The Guardian reports [6] today:
An average of 545 people killed by local and state law enforcement officers in the US went uncounted in the country’s most authoritative crime statistics every year for almost a decade, according to a report released on Tuesday.
The first-ever attempt by US record-keepers to estimate the number of uncounted “law enforcement homicides” exposed previous official tallies as capturing less than half of the real picture.
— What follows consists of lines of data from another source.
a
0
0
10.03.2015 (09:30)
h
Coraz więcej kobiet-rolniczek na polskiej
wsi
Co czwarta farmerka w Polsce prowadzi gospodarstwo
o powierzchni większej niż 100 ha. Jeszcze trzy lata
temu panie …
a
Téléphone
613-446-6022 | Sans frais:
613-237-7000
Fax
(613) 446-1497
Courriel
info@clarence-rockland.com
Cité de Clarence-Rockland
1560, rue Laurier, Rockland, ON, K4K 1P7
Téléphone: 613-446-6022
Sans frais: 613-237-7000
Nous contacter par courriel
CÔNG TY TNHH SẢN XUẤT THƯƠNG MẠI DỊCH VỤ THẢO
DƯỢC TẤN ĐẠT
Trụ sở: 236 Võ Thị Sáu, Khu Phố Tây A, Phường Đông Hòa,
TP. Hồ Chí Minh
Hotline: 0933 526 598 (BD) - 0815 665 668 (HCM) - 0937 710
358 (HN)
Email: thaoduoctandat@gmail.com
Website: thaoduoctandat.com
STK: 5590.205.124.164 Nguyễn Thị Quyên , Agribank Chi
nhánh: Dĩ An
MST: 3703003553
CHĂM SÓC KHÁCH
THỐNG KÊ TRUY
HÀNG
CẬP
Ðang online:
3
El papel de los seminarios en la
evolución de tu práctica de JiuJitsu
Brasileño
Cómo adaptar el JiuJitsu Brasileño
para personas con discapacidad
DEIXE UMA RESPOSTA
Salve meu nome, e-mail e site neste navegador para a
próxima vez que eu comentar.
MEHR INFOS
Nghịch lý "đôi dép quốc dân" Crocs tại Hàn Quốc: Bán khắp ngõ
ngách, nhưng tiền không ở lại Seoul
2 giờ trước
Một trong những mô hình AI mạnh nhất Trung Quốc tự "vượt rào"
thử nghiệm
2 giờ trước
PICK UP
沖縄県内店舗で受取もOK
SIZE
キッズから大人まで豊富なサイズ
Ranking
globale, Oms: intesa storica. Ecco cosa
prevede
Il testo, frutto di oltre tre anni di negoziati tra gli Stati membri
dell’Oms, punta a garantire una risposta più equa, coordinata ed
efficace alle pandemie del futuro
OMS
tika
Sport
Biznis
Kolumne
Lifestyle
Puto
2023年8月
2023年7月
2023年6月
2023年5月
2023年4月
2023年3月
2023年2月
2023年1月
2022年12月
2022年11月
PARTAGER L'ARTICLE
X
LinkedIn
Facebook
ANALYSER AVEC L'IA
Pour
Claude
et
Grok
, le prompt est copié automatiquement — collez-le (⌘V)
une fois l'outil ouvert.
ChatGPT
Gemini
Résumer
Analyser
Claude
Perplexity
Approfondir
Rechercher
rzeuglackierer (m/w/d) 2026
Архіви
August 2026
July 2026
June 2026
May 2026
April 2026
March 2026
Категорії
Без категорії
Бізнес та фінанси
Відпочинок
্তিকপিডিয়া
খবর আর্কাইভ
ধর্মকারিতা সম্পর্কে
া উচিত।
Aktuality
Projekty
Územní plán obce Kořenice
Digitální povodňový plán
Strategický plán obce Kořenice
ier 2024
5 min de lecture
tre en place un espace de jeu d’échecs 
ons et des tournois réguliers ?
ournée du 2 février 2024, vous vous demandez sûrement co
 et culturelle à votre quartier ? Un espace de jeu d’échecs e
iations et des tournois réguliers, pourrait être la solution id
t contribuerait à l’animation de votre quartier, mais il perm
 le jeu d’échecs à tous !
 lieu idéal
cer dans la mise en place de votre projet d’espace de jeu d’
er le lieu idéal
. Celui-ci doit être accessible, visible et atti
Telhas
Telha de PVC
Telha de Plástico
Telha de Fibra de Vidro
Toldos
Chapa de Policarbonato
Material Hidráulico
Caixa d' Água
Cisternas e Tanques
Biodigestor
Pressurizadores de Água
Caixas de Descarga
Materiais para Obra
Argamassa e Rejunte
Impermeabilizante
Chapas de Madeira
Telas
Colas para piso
The new estimate – an average of 928 people killed by police annually over eight recent years, compared to 383 in published FBI [7] data – amounted to a more glaring admission than ever before of the government’s failure to track how many people police kill.
The revelation called into particular question the FBI practice of publishing annual totals [8] of “justifiable homicides by law enforcement” – tallies that are widely [9] cited [10] in the media and elsewhere as the most accurate official count of police homicides.
As shown here [11], that means that you’re 55 times more likely to be killed by a police officer than a terrorist.